What is required: Copy out the listing from its start through the line containing "(4.4 4.5 2.6).1", including both ends. Leave the pictures out of your answer.

Material supplied:
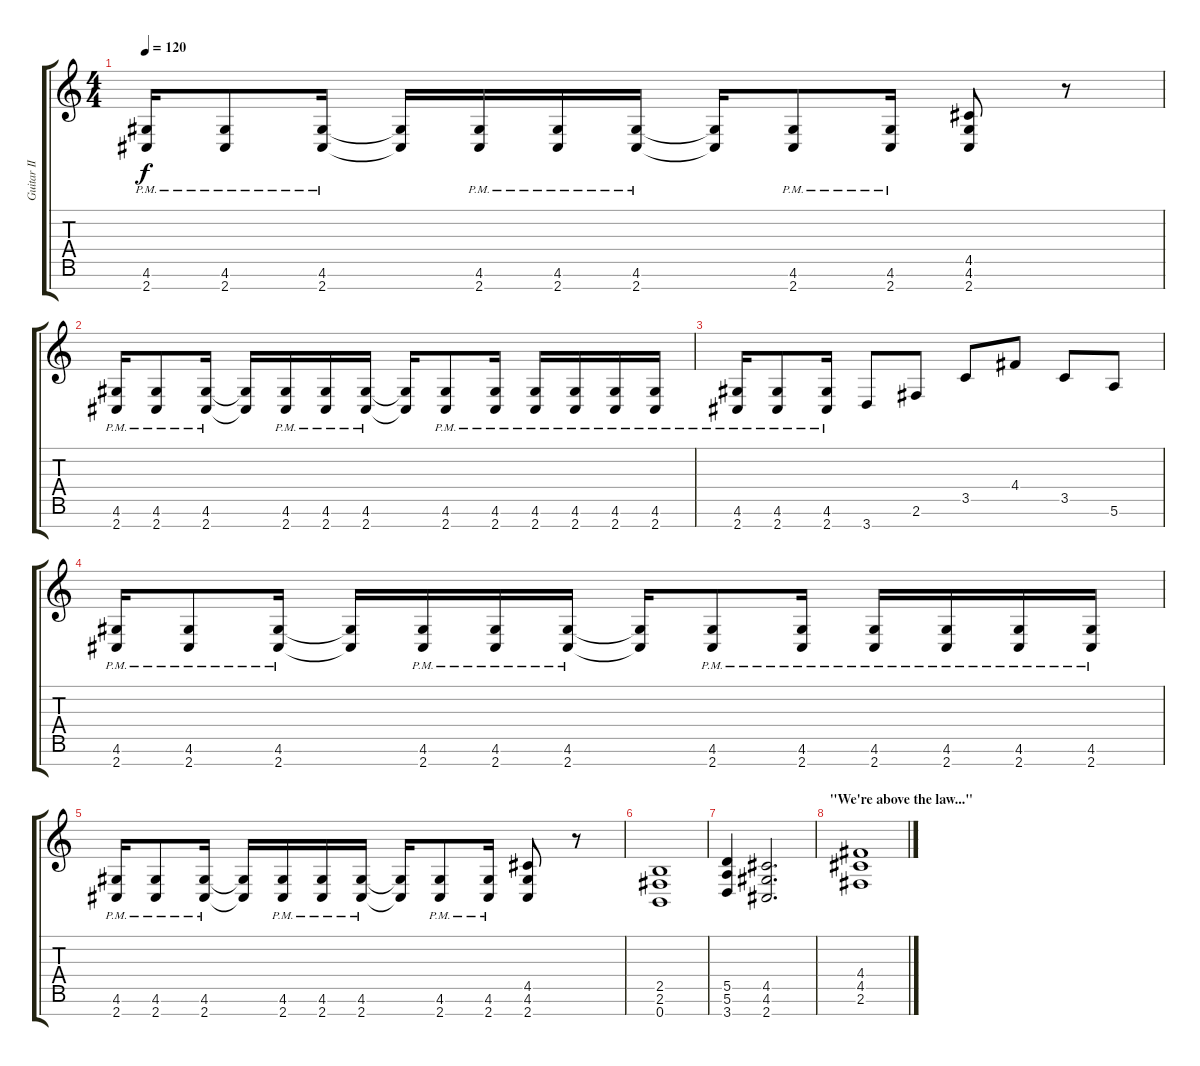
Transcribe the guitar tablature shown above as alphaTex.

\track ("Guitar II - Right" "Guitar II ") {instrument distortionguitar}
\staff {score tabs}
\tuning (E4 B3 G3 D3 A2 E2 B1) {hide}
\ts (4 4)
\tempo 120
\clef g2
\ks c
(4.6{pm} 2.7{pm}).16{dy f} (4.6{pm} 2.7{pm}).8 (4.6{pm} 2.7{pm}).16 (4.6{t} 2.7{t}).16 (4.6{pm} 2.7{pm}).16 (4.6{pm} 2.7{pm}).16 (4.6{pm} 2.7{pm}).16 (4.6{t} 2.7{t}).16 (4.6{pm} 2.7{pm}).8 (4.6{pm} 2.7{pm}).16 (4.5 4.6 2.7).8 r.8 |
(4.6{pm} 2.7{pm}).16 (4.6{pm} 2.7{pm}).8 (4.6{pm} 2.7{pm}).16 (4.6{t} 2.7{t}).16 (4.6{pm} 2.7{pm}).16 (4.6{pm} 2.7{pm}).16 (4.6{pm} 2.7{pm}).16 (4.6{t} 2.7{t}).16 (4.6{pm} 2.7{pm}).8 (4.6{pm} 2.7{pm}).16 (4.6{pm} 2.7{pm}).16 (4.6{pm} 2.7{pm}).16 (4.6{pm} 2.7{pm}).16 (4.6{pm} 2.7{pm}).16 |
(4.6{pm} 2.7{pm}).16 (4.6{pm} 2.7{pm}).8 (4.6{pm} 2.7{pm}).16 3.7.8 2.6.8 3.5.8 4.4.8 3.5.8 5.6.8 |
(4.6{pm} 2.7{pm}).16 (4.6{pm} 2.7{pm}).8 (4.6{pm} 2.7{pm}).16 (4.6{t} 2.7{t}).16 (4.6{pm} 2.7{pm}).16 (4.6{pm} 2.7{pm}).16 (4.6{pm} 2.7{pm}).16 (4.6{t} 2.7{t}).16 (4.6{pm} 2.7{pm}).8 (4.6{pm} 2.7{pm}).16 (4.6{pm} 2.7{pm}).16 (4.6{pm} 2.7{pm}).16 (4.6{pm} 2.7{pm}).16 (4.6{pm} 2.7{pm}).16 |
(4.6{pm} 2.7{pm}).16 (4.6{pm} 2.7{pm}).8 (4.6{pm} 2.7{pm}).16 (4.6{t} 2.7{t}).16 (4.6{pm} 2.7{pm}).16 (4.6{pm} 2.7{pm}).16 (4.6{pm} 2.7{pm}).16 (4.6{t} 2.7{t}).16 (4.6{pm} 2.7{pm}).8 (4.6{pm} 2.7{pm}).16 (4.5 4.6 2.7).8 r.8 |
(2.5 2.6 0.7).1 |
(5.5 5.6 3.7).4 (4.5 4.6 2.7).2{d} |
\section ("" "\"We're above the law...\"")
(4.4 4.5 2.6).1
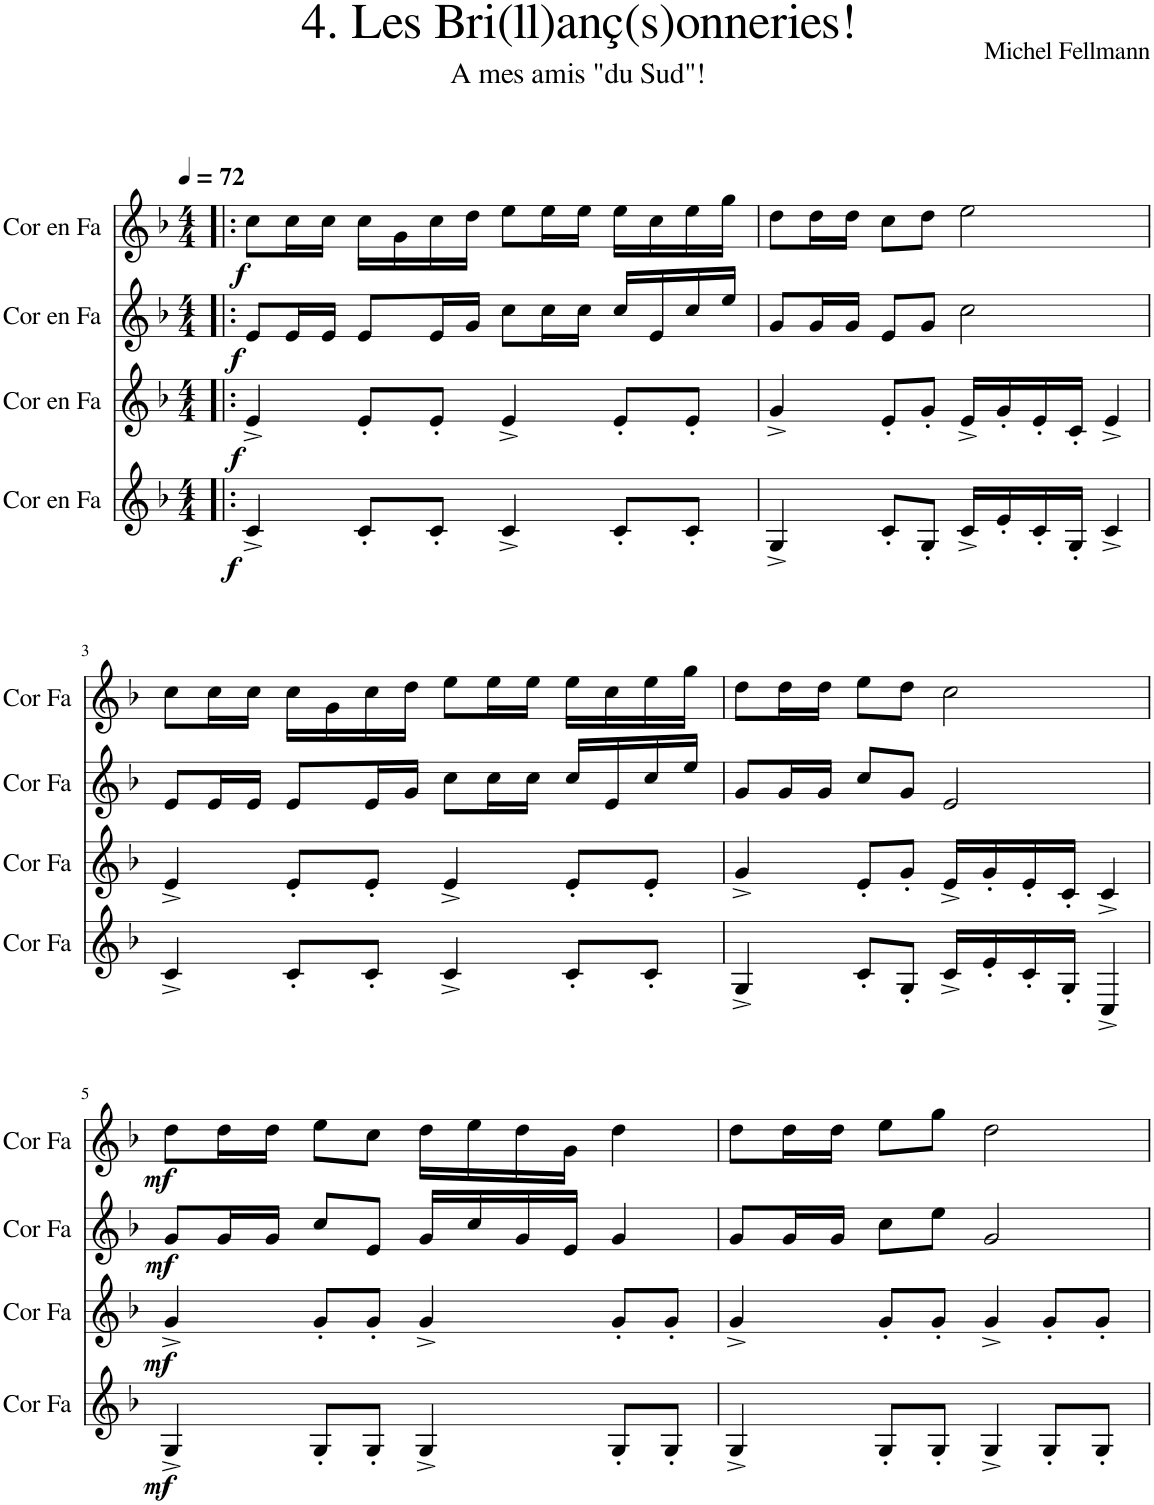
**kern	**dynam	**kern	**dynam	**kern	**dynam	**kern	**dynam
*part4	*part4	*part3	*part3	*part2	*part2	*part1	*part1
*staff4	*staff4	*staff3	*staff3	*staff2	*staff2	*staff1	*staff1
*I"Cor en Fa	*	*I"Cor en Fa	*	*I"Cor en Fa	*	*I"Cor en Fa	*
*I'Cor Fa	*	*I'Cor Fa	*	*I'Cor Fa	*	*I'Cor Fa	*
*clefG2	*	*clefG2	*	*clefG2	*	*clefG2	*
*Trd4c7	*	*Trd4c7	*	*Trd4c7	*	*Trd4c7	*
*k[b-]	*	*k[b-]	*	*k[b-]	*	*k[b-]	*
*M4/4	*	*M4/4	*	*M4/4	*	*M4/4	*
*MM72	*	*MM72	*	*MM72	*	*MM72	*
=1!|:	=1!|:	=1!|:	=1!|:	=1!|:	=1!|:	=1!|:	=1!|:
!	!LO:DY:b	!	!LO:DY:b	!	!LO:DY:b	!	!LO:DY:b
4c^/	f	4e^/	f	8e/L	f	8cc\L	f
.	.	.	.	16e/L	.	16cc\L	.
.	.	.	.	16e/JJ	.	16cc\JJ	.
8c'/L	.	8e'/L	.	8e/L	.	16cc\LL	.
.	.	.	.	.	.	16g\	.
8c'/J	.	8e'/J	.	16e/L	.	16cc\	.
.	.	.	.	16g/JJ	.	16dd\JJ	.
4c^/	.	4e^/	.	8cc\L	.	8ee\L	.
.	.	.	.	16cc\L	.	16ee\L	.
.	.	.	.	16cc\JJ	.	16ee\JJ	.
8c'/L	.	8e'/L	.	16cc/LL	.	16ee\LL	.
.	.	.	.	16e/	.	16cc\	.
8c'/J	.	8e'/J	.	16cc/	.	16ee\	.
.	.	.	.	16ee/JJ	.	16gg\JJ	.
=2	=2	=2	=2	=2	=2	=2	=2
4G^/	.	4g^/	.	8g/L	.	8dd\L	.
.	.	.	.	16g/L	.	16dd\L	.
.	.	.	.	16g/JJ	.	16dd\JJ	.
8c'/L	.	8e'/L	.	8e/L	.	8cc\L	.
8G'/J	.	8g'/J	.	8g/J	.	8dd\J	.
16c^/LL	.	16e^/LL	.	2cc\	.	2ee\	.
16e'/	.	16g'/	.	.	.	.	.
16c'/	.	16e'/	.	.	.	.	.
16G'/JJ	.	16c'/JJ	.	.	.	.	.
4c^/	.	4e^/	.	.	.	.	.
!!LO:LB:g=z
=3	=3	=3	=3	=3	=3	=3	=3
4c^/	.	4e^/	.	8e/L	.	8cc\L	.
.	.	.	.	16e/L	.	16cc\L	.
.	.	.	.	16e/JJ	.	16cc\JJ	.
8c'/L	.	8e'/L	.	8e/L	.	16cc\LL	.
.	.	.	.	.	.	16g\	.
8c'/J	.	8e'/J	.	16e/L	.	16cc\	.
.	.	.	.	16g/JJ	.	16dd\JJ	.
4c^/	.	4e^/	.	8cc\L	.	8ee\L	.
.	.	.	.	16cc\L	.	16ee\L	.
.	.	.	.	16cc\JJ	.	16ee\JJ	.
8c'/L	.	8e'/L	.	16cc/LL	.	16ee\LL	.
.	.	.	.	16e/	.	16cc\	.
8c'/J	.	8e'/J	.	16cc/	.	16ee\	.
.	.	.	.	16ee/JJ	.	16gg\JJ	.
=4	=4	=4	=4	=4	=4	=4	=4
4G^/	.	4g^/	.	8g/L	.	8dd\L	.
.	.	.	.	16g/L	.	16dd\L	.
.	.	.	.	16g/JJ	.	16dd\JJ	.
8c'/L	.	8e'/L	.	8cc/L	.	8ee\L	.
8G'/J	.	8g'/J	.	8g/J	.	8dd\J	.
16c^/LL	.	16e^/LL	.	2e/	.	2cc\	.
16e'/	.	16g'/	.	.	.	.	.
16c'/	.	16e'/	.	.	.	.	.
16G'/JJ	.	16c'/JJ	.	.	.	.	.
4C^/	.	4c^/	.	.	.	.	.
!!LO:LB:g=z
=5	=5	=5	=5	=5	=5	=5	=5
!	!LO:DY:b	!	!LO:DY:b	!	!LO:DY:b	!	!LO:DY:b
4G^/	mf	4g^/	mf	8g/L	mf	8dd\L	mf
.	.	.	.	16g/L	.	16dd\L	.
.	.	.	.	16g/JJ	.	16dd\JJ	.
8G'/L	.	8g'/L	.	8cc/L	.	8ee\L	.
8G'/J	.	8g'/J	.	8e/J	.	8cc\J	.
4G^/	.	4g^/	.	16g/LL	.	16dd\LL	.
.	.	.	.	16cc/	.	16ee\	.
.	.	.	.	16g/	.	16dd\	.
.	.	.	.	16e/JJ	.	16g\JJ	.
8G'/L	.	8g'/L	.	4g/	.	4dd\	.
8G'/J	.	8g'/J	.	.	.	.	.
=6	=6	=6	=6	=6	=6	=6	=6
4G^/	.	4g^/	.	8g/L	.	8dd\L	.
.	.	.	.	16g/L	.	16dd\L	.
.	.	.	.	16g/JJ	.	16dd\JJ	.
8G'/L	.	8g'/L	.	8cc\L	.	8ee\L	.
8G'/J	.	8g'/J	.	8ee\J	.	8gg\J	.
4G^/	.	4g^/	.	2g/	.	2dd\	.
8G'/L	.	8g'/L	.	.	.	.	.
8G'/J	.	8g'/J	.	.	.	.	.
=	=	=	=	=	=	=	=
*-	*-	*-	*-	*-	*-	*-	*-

Output for this task:
Transcribe the guitar tablature shown above as alphaTex.

\track ("Guitar II - Right" "Guitar II ") {instrument distortionguitar}
\staff {score tabs}
\tuning (E4 B3 G3 D3 A2 E2 B1) {hide}
\ts (4 4)
\tempo 120
\clef g2
\ks c
(4.6{pm} 2.7{pm}).16{dy f} (4.6{pm} 2.7{pm}).8 (4.6{pm} 2.7{pm}).16 (4.6{t} 2.7{t}).16 (4.6{pm} 2.7{pm}).16 (4.6{pm} 2.7{pm}).16 (4.6{pm} 2.7{pm}).16 (4.6{t} 2.7{t}).16 (4.6{pm} 2.7{pm}).8 (4.6{pm} 2.7{pm}).16 (4.5 4.6 2.7).8 r.8 |
(4.6{pm} 2.7{pm}).16 (4.6{pm} 2.7{pm}).8 (4.6{pm} 2.7{pm}).16 (4.6{t} 2.7{t}).16 (4.6{pm} 2.7{pm}).16 (4.6{pm} 2.7{pm}).16 (4.6{pm} 2.7{pm}).16 (4.6{t} 2.7{t}).16 (4.6{pm} 2.7{pm}).8 (4.6{pm} 2.7{pm}).16 (4.6{pm} 2.7{pm}).16 (4.6{pm} 2.7{pm}).16 (4.6{pm} 2.7{pm}).16 (4.6{pm} 2.7{pm}).16 |
(4.6{pm} 2.7{pm}).16 (4.6{pm} 2.7{pm}).8 (4.6{pm} 2.7{pm}).16 3.7.8 2.6.8 3.5.8 4.4.8 3.5.8 5.6.8 |
(4.6{pm} 2.7{pm}).16 (4.6{pm} 2.7{pm}).8 (4.6{pm} 2.7{pm}).16 (4.6{t} 2.7{t}).16 (4.6{pm} 2.7{pm}).16 (4.6{pm} 2.7{pm}).16 (4.6{pm} 2.7{pm}).16 (4.6{t} 2.7{t}).16 (4.6{pm} 2.7{pm}).8 (4.6{pm} 2.7{pm}).16 (4.6{pm} 2.7{pm}).16 (4.6{pm} 2.7{pm}).16 (4.6{pm} 2.7{pm}).16 (4.6{pm} 2.7{pm}).16 |
(4.6{pm} 2.7{pm}).16 (4.6{pm} 2.7{pm}).8 (4.6{pm} 2.7{pm}).16 (4.6{t} 2.7{t}).16 (4.6{pm} 2.7{pm}).16 (4.6{pm} 2.7{pm}).16 (4.6{pm} 2.7{pm}).16 (4.6{t} 2.7{t}).16 (4.6{pm} 2.7{pm}).8 (4.6{pm} 2.7{pm}).16 (4.5 4.6 2.7).8 r.8 |
(2.5 2.6 0.7).1 |
(5.5 5.6 3.7).4 (4.5 4.6 2.7).2{d} |
\section ("" "\"We're above the law...\"")
(4.4 4.5 2.6).1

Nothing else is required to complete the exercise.